Platifina: Introduced in 2005, platifina is a new sterling silver alloy comprised of 92.5 percent silver, 1 percent platinum and 6.5 percent other metals (that’s a trade secret). This new alloy creates a metal that is brighter in color than either silver or pure platinum and is guaranteed tarnish-resistant, yet platifina jewelry is much more affordable than platinum jewelry.

Karatium: Alloys are a new family of alloys containing a percentage of gold and have been formulated in response to industry demand for less expensive metals. They are available in Yellow which contains 20% gold, Pink and White options which contain 10% gold as well as a sterling silver alloy which contains 2.5% gold. Although Karatium alloys polish to a high luster much like traditional karat gold alloys, they can be priced considerably less than 10kt gold and are an attractive alternative to gold filled products since they are a true “Alloy” and not a clad product with a base metal layer making up the majority of your jewelry. Karatium alloys also have the advantage over gold filled that the gold layer will never wear off. Karatium alloys are formulated to work well for all jewelry applications and can be cast, formed and fabricated just like karat gold alloys. All Karatium metal jewelry supplies have been formulated for optimum tarnish resistance. These qualities make Karatium a jewelry making material to investigate and experiment with.

Stainless Steel: Has recently gained in popularity as a jewelry making material, Stainless steel was developed in the 19th Century and is a combination of iron-carbon alloy. It has been used in tools, structures and manufacturing. Jewelry artists have recently started using it because its resistance to Its attractive grey color, strength and low cost, has made stainless steel a good alternative metal for making jewelry.

Titanium: Titanium is probably the strongest available. It is an industrial metal that has been recently introduce into the jewelry industry. Titanium has an attractive gray tone and gives jewelry a modern look. It is corrosion, tarnish and discoloration resistant. Titanium can be fabricated into different designs and has become a great alternative for wedding and engagement rings.

Tungsten: Also called wolfram, is formed from super dense alloys and is used in products ranging from golf club heads to weapons. This metal is as strong as steel and about twice the weight, making this metal almost wear proof and a perfect alternative for jewelry making.

Palladium: Is a lustrous silvery white jewelry making material used in electronics, jewelry, and certain other industries. Palladium is considered to be a precious metal. With its bright color and durable nature is the perfect metal to use for wedding jewelry which is expected to keep its appearance for decades.

Bronze: An early copper alloy; so early, in fact, that an entire era – the Bronze Age – was named for it. Bronze was used for making bracelets, ankles, and earrings, and beaded necklaces. Bronze is gaining in popularity because of its color and the easiness to create interesting textures.

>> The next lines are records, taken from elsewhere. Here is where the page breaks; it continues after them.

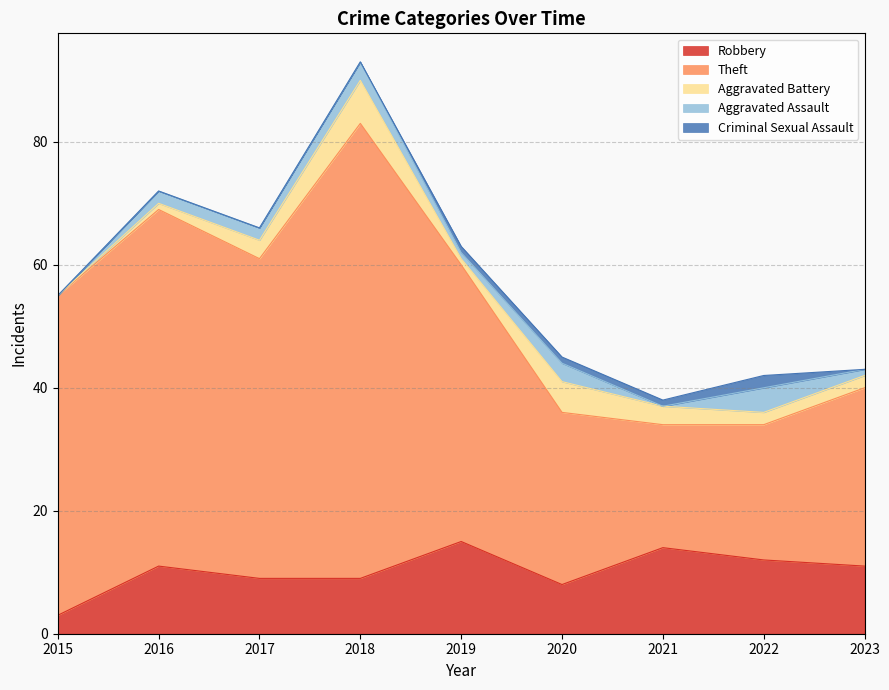

How many data points does each series have?

9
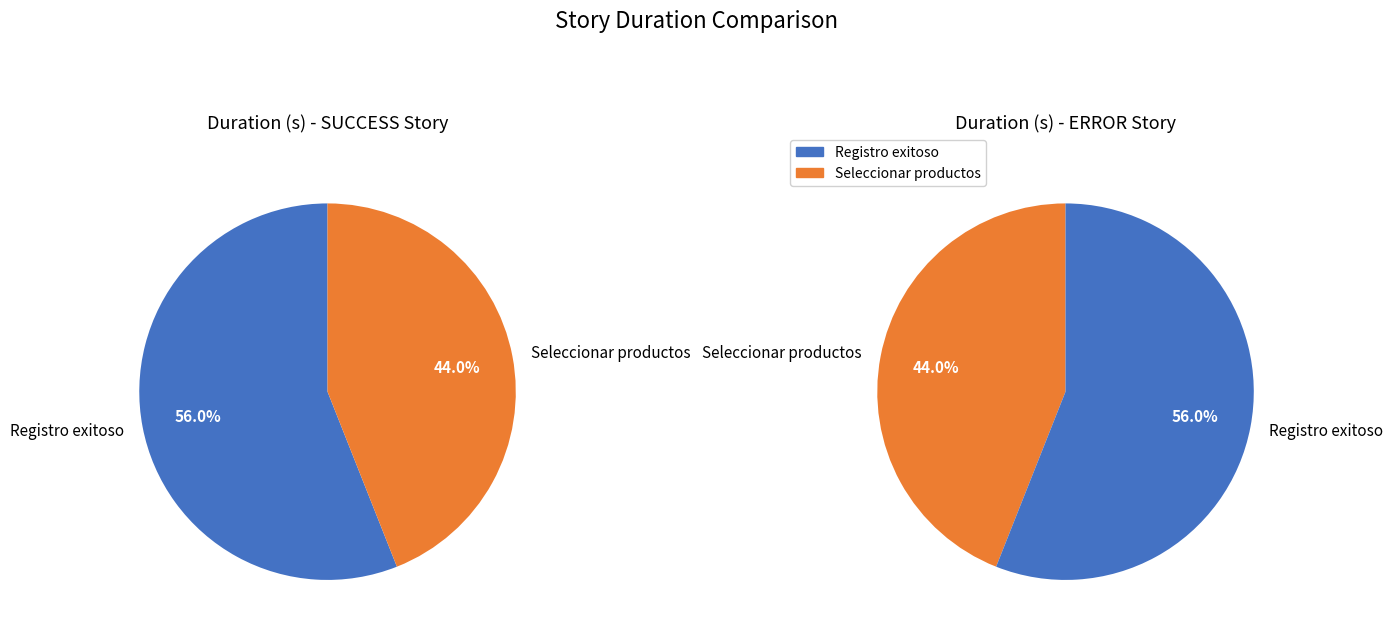

What is the total percentage of Seleccionar productos and Registro exitoso?

100.0%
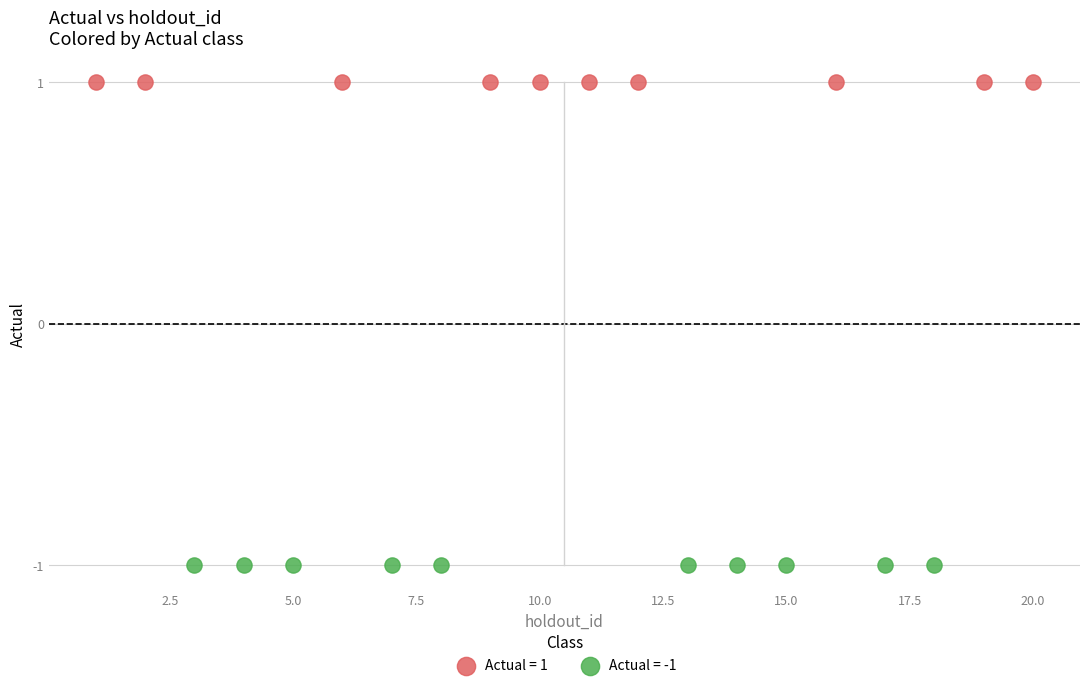

Which series contains the highest Y value?

Actual = 1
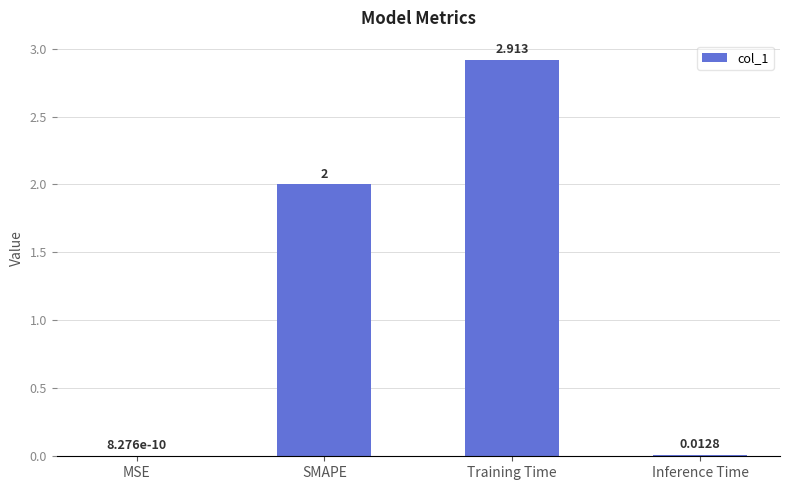

What is the sum of all values?

4.9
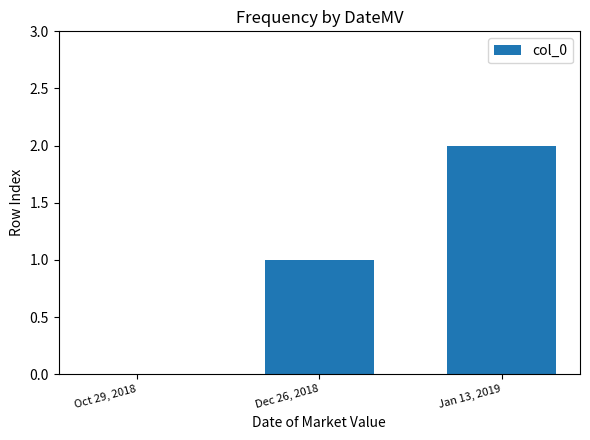

How many values are between 0 and 2?

3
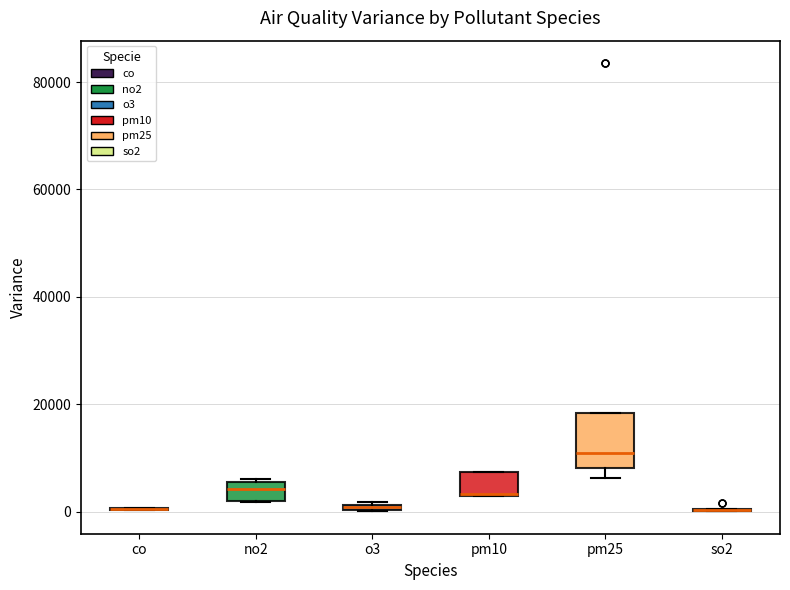

Where is the lower edge of the box for pm25 on the y-axis? The values are not printed on the chart, so give them approximately, as read against the axis.

8000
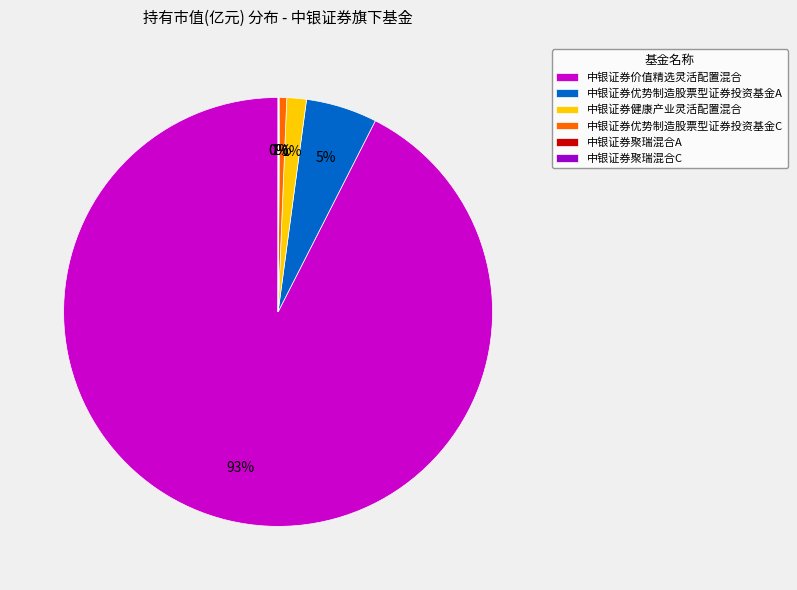

What is the largest slice in the pie chart?

中银证券价值精选灵活配置混合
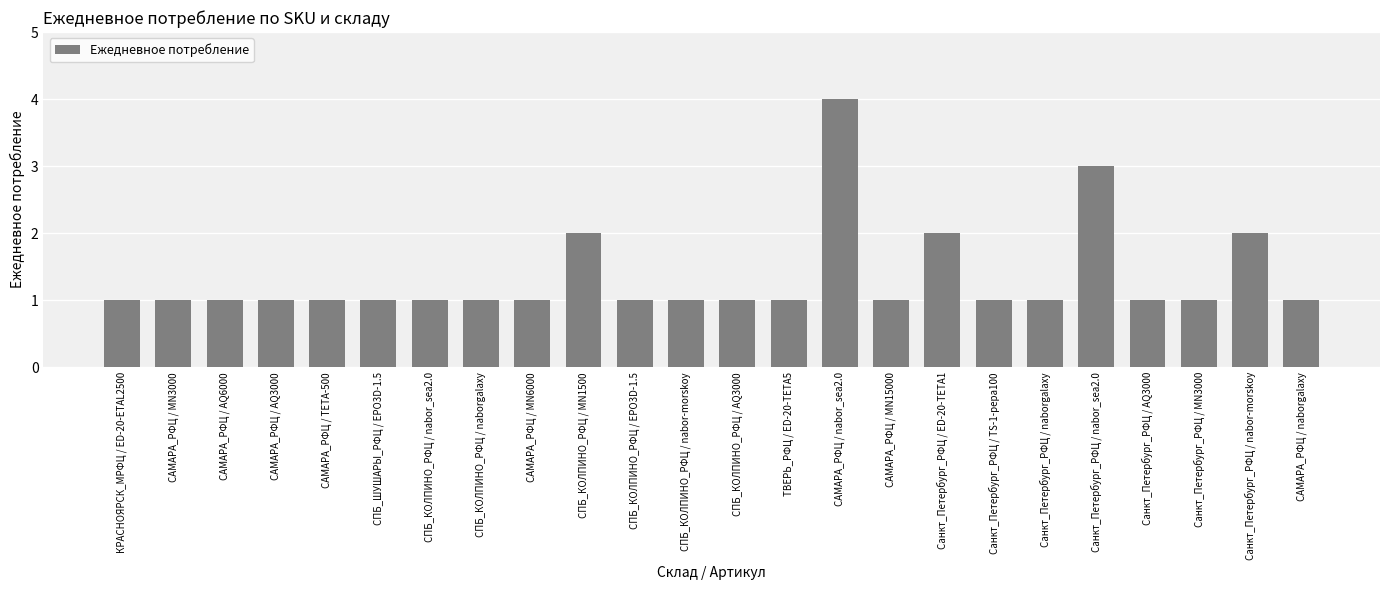

Count the number of categories in the chart.

24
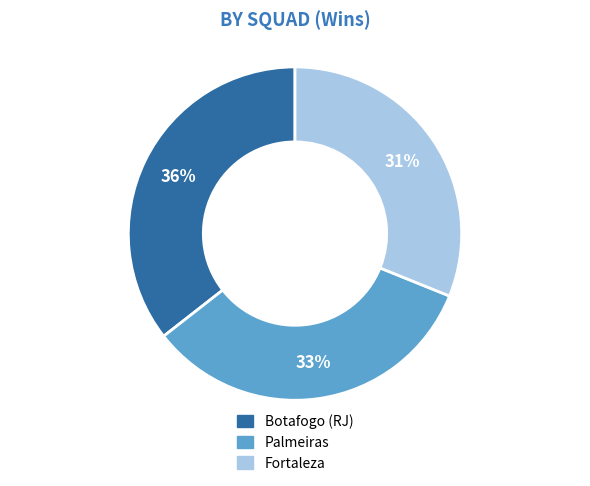

To the nearest percent, what is the average slice percentage?

33%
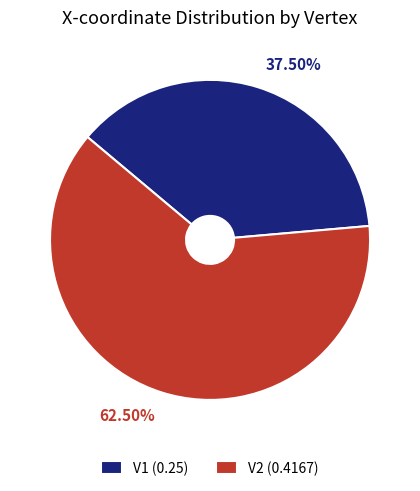

Is the sum of V1 and V2 greater than half?

Yes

Brass: Combine copper with zinc and you see the golden luster of brass. Brass is a malleable, and has a high-luster, that gives it the appearance of gold. Bronze was used primarily to create functional items such as door knobs and picture frames. Brass has now gained in popularity as a metal amongst jewelry designers

Some of the metals, such as, bronze, copper and silver can be etched by using a prepared solution of ferric chloride which also contains hydrochloric acid. This process allows you to create unique textures and designs. Make sure you follow instructions when etching any of these three metals and that you dispose of the solution properly.

Alpaca (Alpacca): Not to be confused with the animal, alpaca is a relatively new metal jewelry making supply, predominantly made of copper alloyed with nickel, zinc, and tin. The reduced expense of alpaca makes it a natural jewelry making material substitute for silver in fashion jewelry.

Pewter: As copper alloyed with tin became bronze, tin alloyed with copper and lead resulted in pewter. Pewter was mostly used in the manufacturing of tableware as well as being a base metal often used for rings and pendants. When polished to a high luster, pewter approaches the elegant sheen of fine silver.